In 1945, the U.S. Congress approved the River & Harbors Act, which provided for the construction of Benbrook Lake, Grapevine Lake, Lavon Lake and Ray Roberts Lake. The Grapevine Dam and Reservoir project began in January 1948 and was located on Denton Creek, a tributary of the Elm Fork of the Trinity River. The U.S. Army Corps of Engineers (USACOE) acquired approximately 19,900 acres of land to be flooded by the new reservoir. The project was completed in July 1952 and USACOE began filling Grapevine Lake. Although it was predicted to require 10 years to fill Grapevine Lake, plentiful rains during the first year of impoundment resulted in the lake being filled quickly. With the creation of the lake the USACOE established parks for public use and recreation around the lakeshore. One of these parks was Marshall Creek Park, named after the Marshall Creek Branch, which flows through the Town of Trophy Club behind the Tom Thumb Center, and through the Park into Grapevine Lake. Today the USACOE Fort Worth District provides flood control to the Metroplex, as well as storing and supplying the cities of Dallas, Fort Worth and Grapevine with water.

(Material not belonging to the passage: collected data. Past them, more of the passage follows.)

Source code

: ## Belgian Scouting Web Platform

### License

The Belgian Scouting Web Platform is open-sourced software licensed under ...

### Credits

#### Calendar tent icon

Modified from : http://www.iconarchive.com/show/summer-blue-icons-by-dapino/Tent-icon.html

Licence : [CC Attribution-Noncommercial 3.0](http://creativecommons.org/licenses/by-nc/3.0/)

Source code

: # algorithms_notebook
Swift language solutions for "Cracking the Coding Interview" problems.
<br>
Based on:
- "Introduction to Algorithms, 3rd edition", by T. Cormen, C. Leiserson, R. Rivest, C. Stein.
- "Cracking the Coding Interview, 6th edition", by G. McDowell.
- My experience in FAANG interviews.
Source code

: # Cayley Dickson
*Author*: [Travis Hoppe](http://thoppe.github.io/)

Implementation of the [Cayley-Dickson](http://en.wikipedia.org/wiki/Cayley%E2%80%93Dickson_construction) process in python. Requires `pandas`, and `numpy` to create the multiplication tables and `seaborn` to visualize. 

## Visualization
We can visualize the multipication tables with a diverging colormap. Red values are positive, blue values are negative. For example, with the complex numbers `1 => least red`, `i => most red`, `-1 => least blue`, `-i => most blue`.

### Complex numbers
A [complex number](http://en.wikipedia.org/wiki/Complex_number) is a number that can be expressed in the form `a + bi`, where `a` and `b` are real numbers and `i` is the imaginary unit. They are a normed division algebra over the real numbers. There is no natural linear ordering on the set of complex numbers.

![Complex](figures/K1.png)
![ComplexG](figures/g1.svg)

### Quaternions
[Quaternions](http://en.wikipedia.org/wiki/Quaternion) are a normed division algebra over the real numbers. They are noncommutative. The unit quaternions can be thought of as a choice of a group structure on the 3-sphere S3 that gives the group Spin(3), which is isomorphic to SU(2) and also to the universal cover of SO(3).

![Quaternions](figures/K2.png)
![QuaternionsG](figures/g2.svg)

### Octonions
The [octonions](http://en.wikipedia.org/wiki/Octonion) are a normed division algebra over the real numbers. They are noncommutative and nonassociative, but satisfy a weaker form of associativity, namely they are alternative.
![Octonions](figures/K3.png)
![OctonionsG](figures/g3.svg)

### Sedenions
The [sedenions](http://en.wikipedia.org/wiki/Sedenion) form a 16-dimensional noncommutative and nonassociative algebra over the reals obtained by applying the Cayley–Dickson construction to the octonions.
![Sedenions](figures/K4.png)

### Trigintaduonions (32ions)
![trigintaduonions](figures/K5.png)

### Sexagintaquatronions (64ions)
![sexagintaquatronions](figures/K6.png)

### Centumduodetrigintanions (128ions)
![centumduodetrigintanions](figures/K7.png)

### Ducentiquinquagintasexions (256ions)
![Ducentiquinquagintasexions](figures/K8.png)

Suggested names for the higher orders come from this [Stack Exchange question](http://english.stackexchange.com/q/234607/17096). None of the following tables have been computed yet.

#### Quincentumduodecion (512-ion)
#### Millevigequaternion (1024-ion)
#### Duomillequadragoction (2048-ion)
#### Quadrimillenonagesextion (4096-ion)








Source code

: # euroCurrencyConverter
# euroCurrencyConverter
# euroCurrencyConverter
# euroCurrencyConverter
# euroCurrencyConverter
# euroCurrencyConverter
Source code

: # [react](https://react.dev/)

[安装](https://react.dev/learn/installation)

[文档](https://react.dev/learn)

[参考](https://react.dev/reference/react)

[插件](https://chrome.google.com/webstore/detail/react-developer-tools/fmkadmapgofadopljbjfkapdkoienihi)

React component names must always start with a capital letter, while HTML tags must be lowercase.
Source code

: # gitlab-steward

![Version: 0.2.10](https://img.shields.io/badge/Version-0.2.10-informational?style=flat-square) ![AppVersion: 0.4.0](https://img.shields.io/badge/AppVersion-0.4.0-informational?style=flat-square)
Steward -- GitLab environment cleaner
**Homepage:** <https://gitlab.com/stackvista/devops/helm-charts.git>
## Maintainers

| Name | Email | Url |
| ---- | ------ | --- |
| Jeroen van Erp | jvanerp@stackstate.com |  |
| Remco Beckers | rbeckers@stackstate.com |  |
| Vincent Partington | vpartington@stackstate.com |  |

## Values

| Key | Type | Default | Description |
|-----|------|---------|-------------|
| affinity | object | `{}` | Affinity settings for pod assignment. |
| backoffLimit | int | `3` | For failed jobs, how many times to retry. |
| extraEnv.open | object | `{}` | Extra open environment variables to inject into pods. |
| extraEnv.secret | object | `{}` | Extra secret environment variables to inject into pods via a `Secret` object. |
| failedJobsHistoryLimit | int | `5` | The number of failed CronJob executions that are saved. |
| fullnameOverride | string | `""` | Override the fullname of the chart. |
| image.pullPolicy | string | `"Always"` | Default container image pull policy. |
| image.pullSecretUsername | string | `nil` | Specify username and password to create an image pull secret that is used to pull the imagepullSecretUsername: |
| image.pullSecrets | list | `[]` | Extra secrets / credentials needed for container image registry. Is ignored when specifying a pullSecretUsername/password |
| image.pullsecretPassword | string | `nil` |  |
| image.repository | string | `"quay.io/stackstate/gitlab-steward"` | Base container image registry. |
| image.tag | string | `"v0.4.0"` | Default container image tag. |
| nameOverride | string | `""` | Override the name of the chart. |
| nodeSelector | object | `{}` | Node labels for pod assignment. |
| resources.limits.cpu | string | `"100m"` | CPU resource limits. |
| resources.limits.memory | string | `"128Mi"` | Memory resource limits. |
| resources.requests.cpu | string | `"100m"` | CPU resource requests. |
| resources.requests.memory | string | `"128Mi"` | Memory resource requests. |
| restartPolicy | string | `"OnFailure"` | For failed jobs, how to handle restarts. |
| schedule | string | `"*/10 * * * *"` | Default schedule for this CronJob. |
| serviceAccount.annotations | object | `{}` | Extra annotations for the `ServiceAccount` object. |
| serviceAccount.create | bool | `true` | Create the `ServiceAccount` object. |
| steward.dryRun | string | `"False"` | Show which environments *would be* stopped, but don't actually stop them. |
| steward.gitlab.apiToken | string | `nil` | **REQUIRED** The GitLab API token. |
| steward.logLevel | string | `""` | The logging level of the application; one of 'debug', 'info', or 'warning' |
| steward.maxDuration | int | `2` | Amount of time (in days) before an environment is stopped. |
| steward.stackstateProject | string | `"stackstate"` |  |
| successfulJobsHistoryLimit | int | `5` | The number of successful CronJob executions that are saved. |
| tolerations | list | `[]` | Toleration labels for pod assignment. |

In 2002, Trophy Club Town Council had the foresight to enter into a twenty-five year lease with the USACOE for the use of Marshall Creek Park (the original name for Trophy Club Park). The Town and USACOE agreed upon a set of primary objectives:
- To provide for the recreational needs of Trophy Club
- To maintain the preservation of open space for all visitors
- To establish areas within the park for environmental education
In 2007, the Town Council voted to change the name to Trophy Club Park in order to increase resident awareness for the park and to regionally identify the park with the town. A town-wide survey indicated that Trophy Club residents identified the need for trails and open space as one of the highest priorities in future park development. The following year, the Town Council commissioned a study to identify and prioritize the best possible uses for the park in order to address the needs of the citizens and potential regional uses for the park. In 2010 and 2011 the Town used dedicated funds from the Park Bond to improve the pedestrian and equestrian trail and signage system within the park. In 2011, the USACOE approved the uses identified in the Town’s proposed concept plan and is currently working with town staff and Park Board volunteers to finalize the map of the trail system.